西欧文明では生命を人間と自然との戦いと見る。この観点によれば、一方が他方を支配するしかない。もちろん、人類がこの戦いに勝つことは疑いないが、これはユダヤ・キリスト教の伝統によって強化された見方である。その結果人類は自然現象を利用できるようにする技術を開発し、それを精巧にすることに創造力を集中してきたのである。

よく知られているように技術の進歩は、宇宙は因果関係を持った法則によって支配された巨大なシステムであるという、環境についての決定論的な概念に由来する。この宇宙システムの中において、私達人類は思考能力を並外れて発達させた、組織化された物質的存在の一つであるというに過ぎない。この思考能力の特殊性は二つの大きな影響の中心にある。一方では、私達は思考過程によって、宇宙を支配する物理法則を概念化し公式化することができるが、他方私達の行動は基本的な性質、つまり主観の影響を受けており、これによって論理にのみ従うことから免れているのである。

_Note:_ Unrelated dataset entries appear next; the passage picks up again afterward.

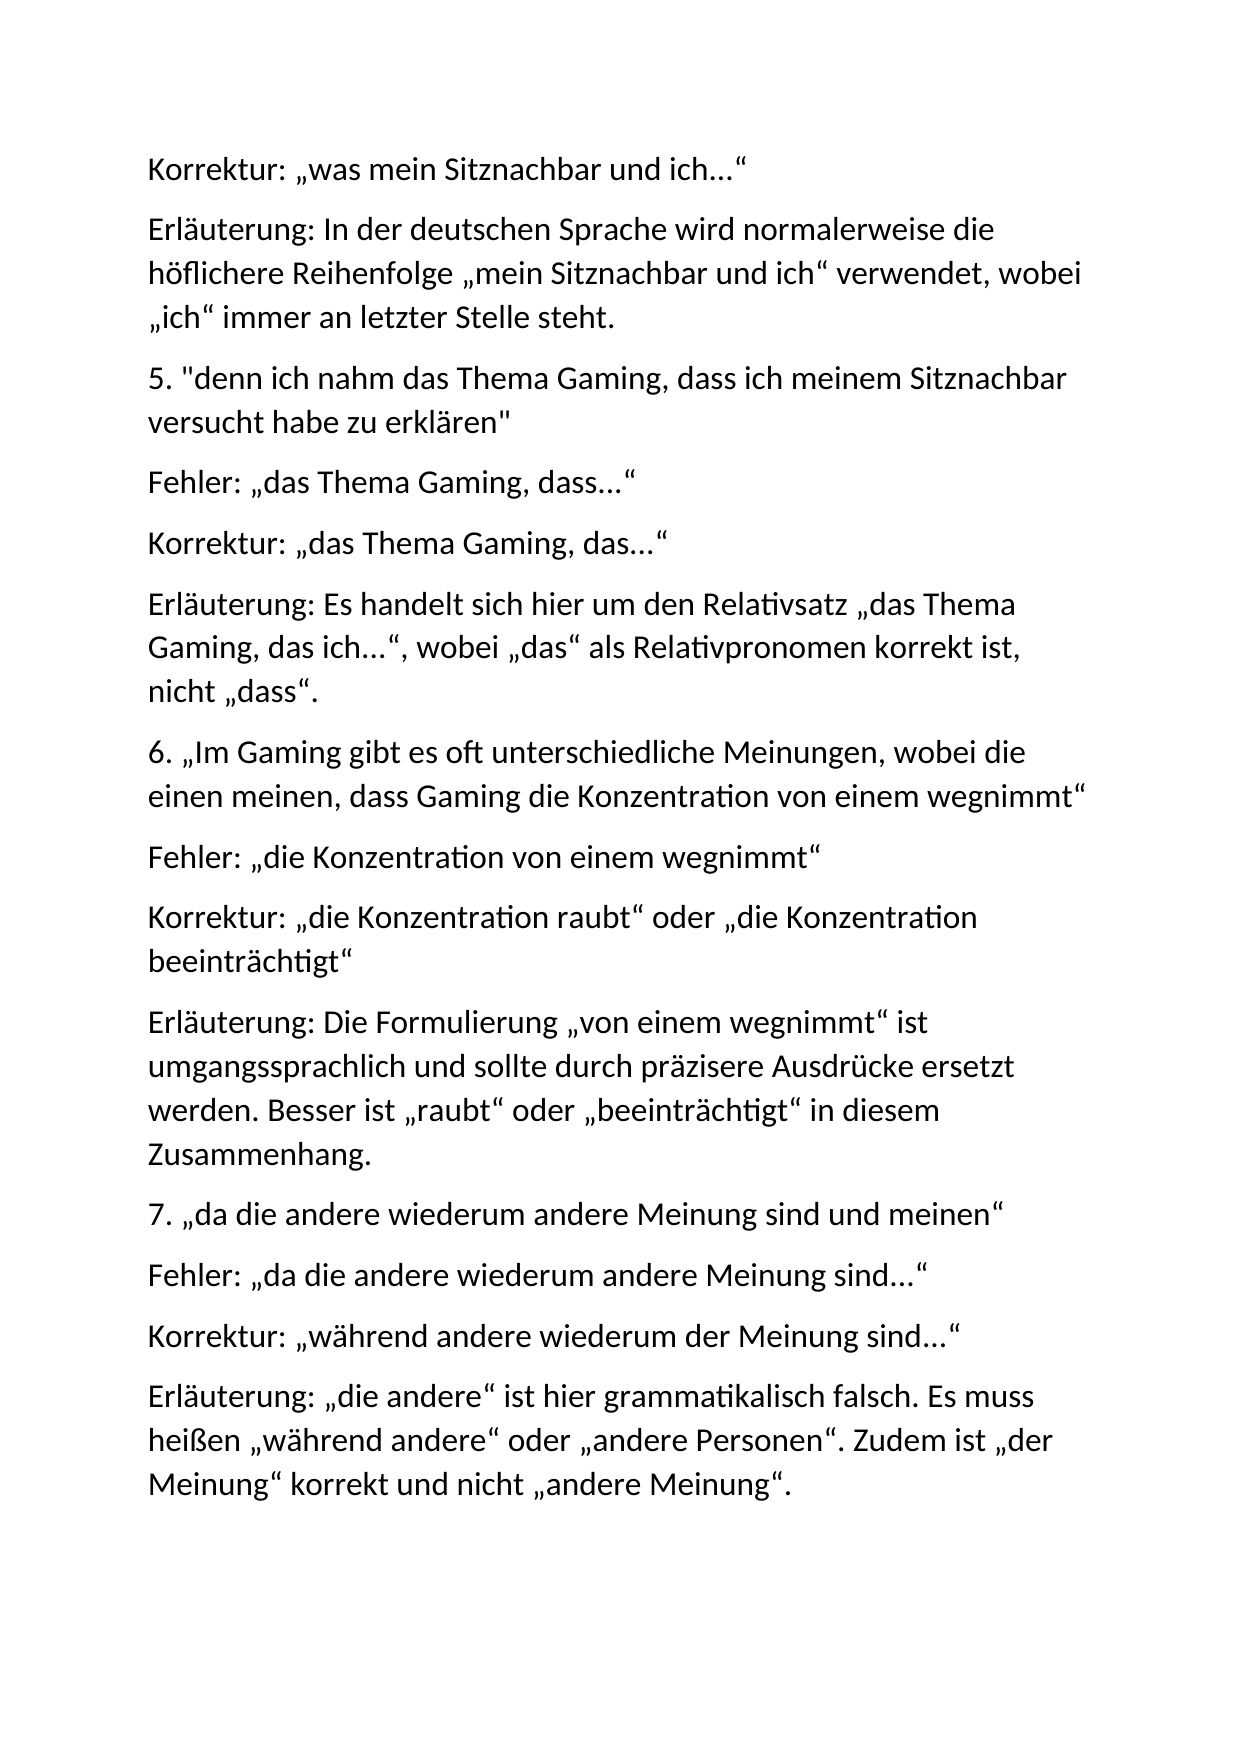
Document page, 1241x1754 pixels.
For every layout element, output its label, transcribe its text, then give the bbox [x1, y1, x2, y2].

text 6. „Im Gaming gibt es oft unterschiedliche Meinungen, wobei die einen meinen, dass Gaming die Konzentration von einem wegnimmt“ [148, 731, 1093, 816]
text Korrektur: „was mein Sitznachbar und ich...“ [148, 148, 1093, 188]
text Korrektur: „das Thema Gaming, das...“ [148, 522, 1093, 563]
text Erläuterung: „die andere“ ist hier grammatikalisch falsch. Es muss heißen „während andere“ oder „andere Personen“. Zudem ist „der Meinung“ korrekt und nicht „andere Meinung“. [148, 1375, 1093, 1504]
text Fehler: „die Konzentration von einem wegnimmt“ [148, 836, 1093, 876]
text Erläuterung: In der deutschen Sprache wird normalerweise die höflichere Reihenfolge „mein Sitznachbar und ich“ verwendet, wobei „ich“ immer an letzter Stelle steht. [148, 208, 1093, 337]
text Korrektur: „die Konzentration raubt“ oder „die Konzentration beeinträchtigt“ [148, 896, 1093, 981]
text Fehler: „das Thema Gaming, dass...“ [148, 461, 1093, 502]
text Korrektur: „während andere wiederum der Meinung sind...“ [148, 1315, 1093, 1355]
text 7. „da die andere wiederum andere Meinung sind und meinen“ [148, 1193, 1093, 1234]
text 5. "denn ich nahm das Thema Gaming, dass ich meinem Sitznachbar versucht habe zu erklären" [148, 357, 1093, 441]
text Erläuterung: Es handelt sich hier um den Relativsatz „das Thema Gaming, das ich...“, wobei „das“ als Relativpronomen korrekt ist, nicht „dass“. [148, 583, 1093, 711]
text Fehler: „da die andere wiederum andere Meinung sind...“ [148, 1254, 1093, 1295]
text Erläuterung: Die Formulierung „von einem wegnimmt“ ist umgangssprachlich und sollte durch präzisere Ausdrücke ersetzt werden. Besser ist „raubt“ oder „beeinträchtigt“ in diesem Zusammenhang. [148, 1001, 1093, 1173]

主観的な分析によって、私達は行動の価値を組み立て直し、確固たる証拠を持たない抽象概念を信ずる(その存在を想定する信念が必要である)。主観的分析は良心の制御下にあり、哲学者ベルグソンによって与えられた定義に従えば、これは過去と未来の懸け橋である。私達は自身の経験(過去の蓋然性の範囲)に頼って、将来に影響を与える意識的選択をする。良心は善と悪の間の境界を示し、全ての人類文化は善と考えられることを行い、悪と感じられることを避けるために、従うべき一連の行動を規定する倫理規約を発展させた。価値判断によって、至高の目標に到達するために何をなすべきで、何をなすべきでないかが教えられる。あらゆる時代の哲学者は、個人個人の心の平和を達成するのに必要な高い価値に究極の目標を置いた。それはアリストテレスやエピキュロスにとっては幸福でありデカルトにとっては寛容の実現であり、カントにとっては善と幸福との共存であった。

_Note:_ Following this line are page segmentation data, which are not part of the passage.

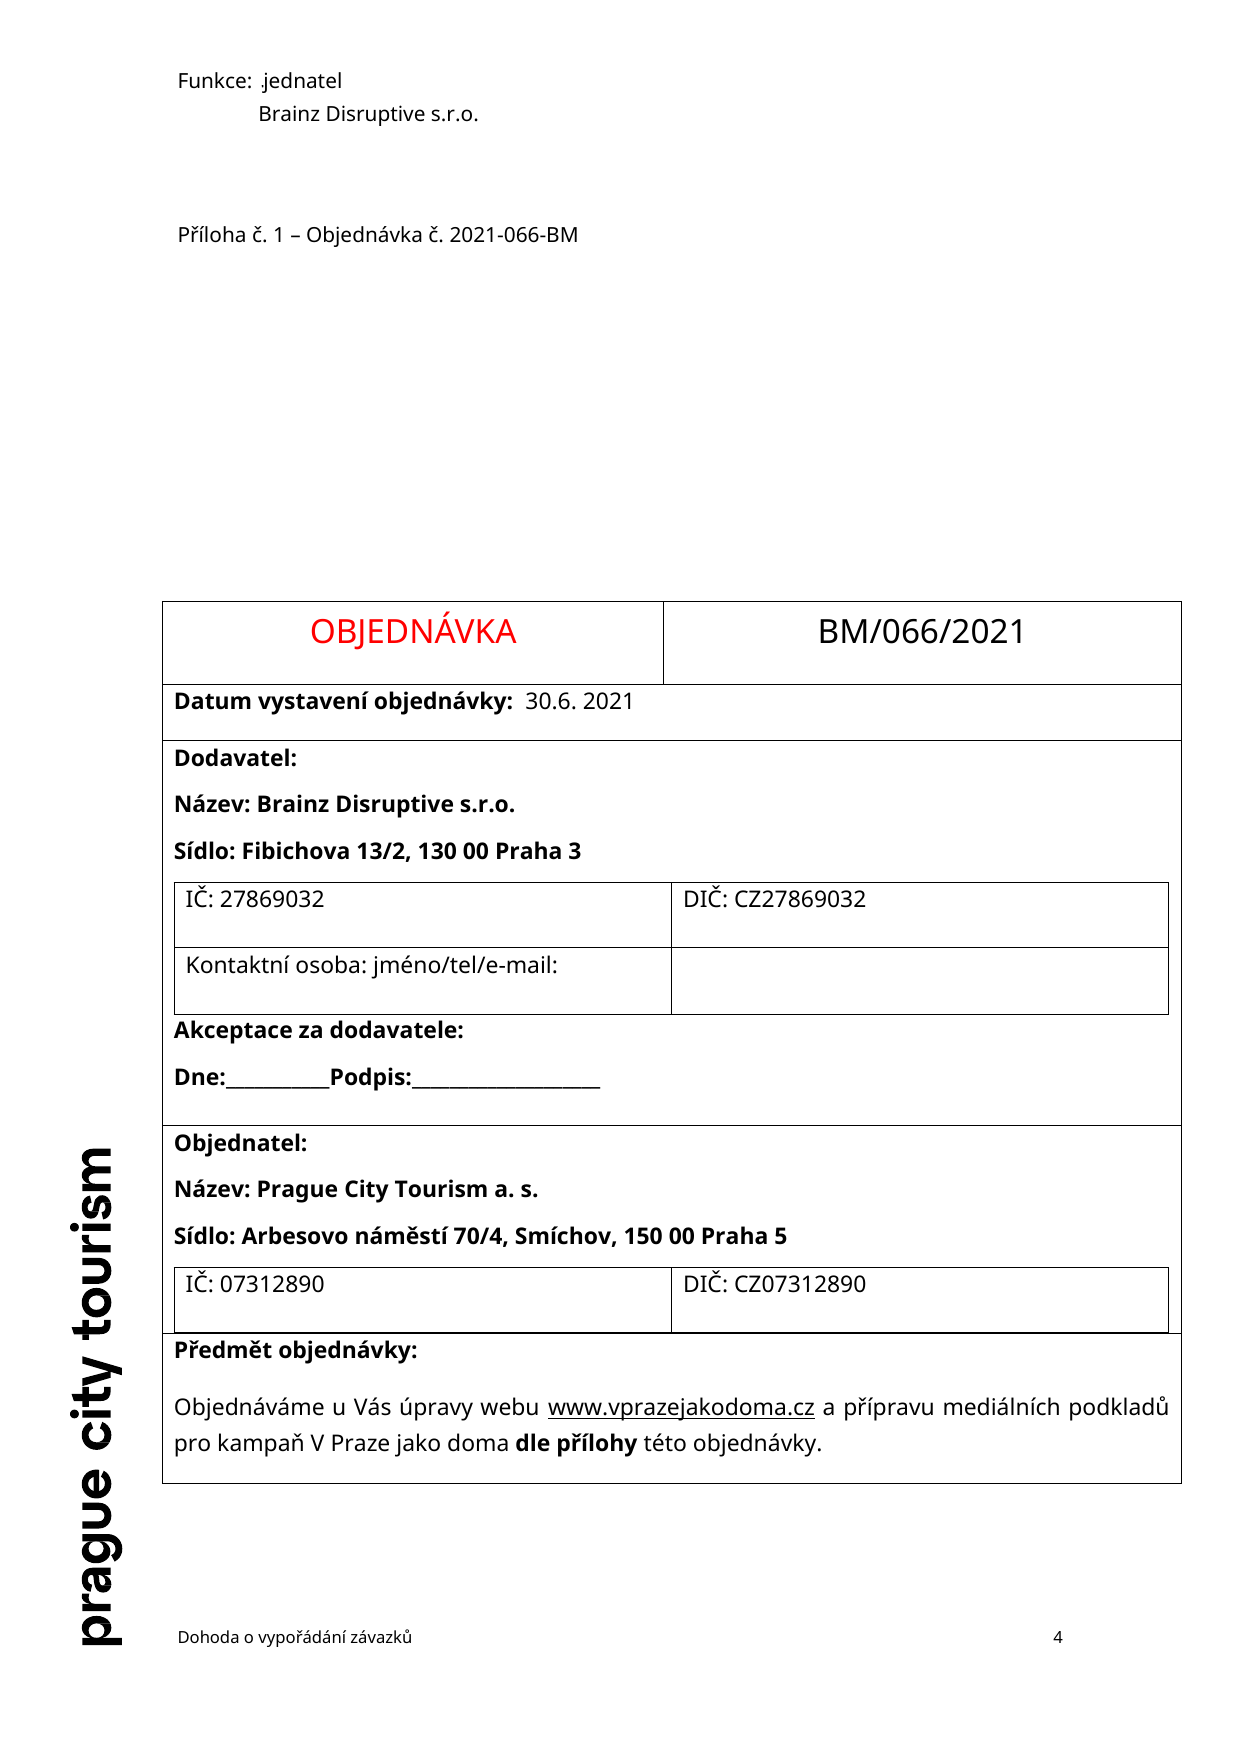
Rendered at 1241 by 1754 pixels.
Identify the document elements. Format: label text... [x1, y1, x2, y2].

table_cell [163, 1334, 1181, 1483]
table_cell Dodavatel: Název: Brainz Disruptive s.r.o. Sídlo: Fibichova 13/2, 130 00 Praha 3 Akceptace za dodavatele: Dne:___________Podpis:____________________ [163, 741, 1181, 1125]
text Funkce: jednatel Brainz Disruptive s.r.o. [177, 66, 1169, 127]
text Příloha č. 1 – Objednávka č. 2021-066-BM [177, 220, 1169, 248]
table_header OBJEDNÁVKA [163, 602, 663, 684]
table_cell Datum vystavení objednávky: 30.6. 2021 [163, 685, 1181, 740]
table_cell Objednatel: Název: Prague City Tourism a. s. Sídlo: Arbesovo náměstí 70/4, Smíchov, 150 00 Praha 5 [163, 1126, 1181, 1333]
table_header BM/066/2021 [664, 602, 1181, 684]
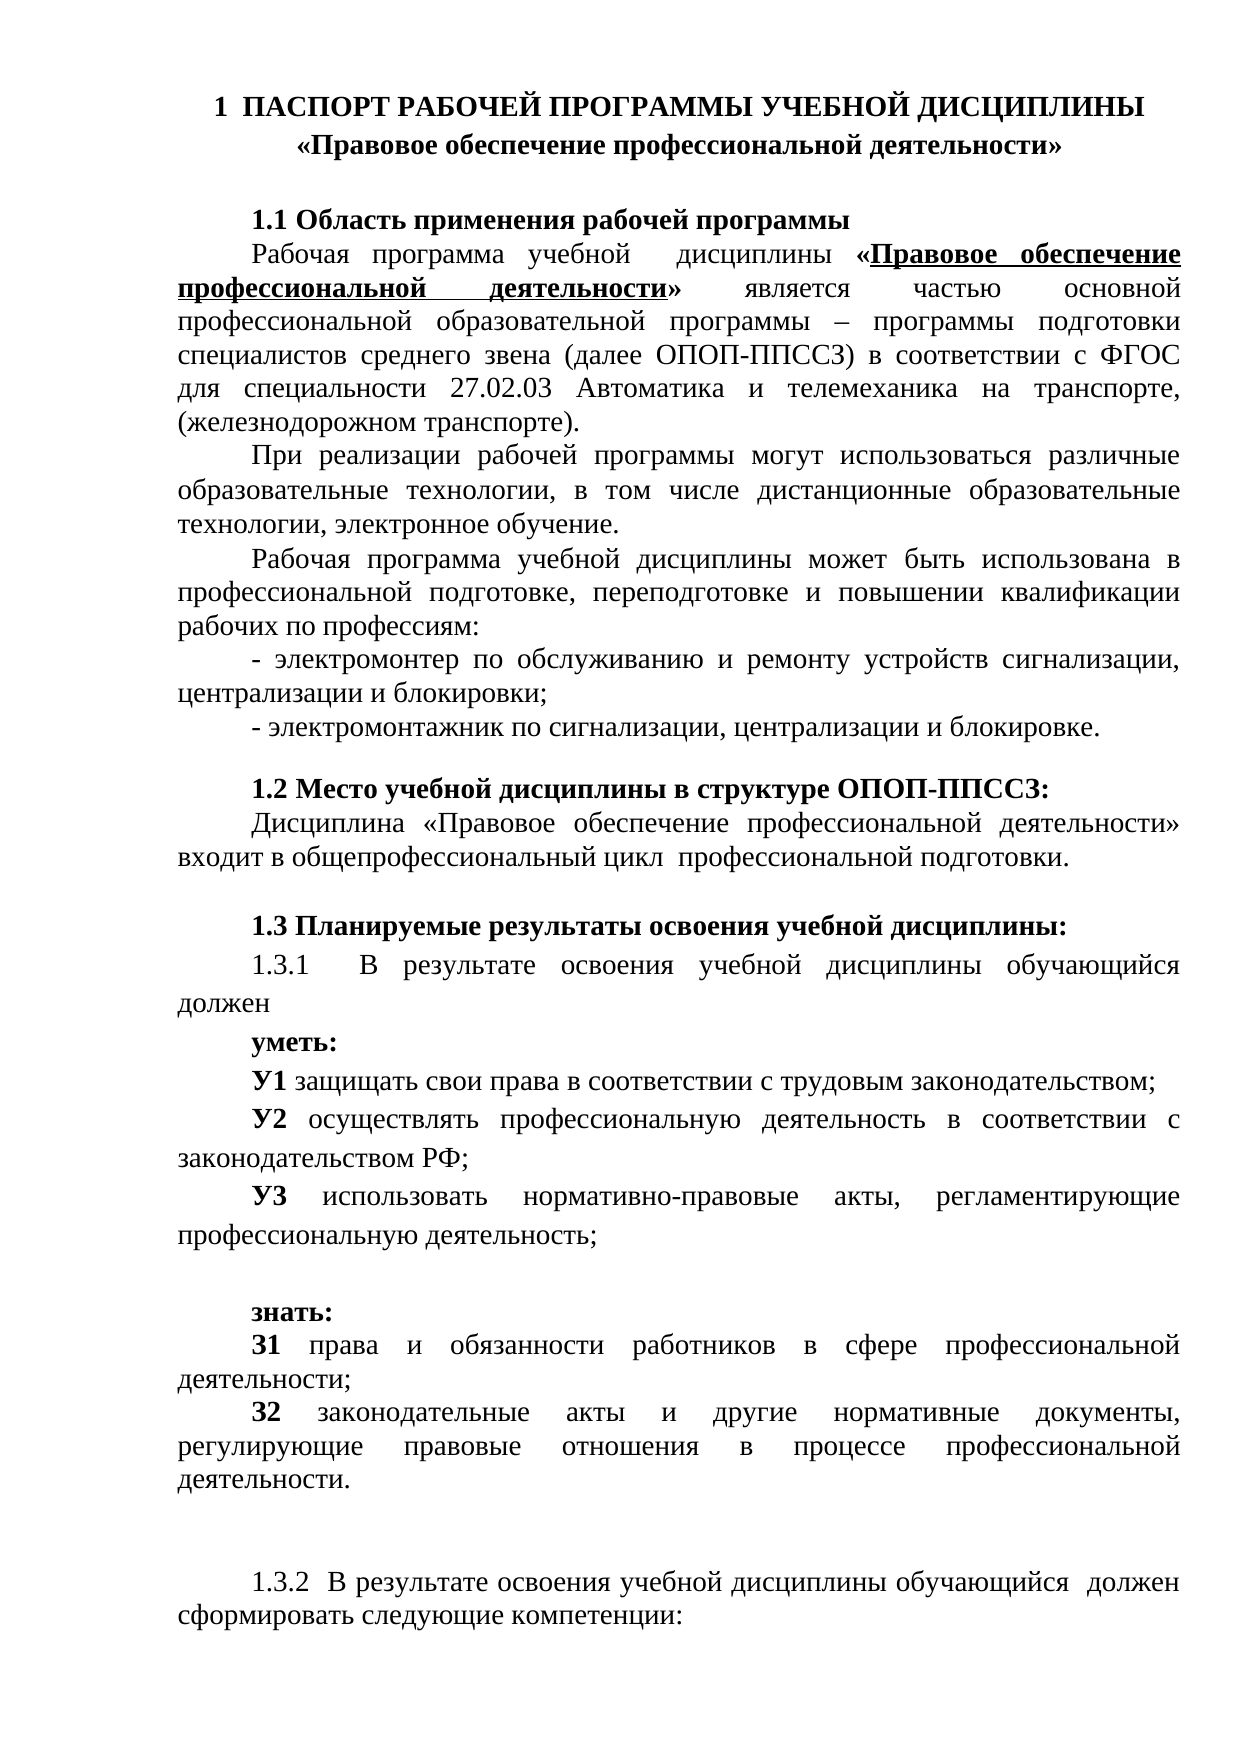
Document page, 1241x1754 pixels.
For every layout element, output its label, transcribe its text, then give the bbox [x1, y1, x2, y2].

私達の認識、対象や現象の概念化などは、二つの相反する心の枠組み、つまり合理性と直感の間で揺れ動いている。それらは「理性と感情」、「アインシュタインとベナレス」、パルカスの「幾何学の精神と繊細の精神」などと呼ばれる。歴史の中で色々な文化が一方に重きを置いたこともあれば、他方を重視したこともある。例えば昔のギリシア人やローマ人は合理的な考え方を重要視したにもかかわらず、魔術の干渉を信じ、重要な意志決定をする前に神託者や占い師に相談した。18世紀には数学的思考法に大きな進歩があり、技術革新の世紀である19世紀には、空想的な姿勢や合理的分析に勝って直観の価値が取り上げられた。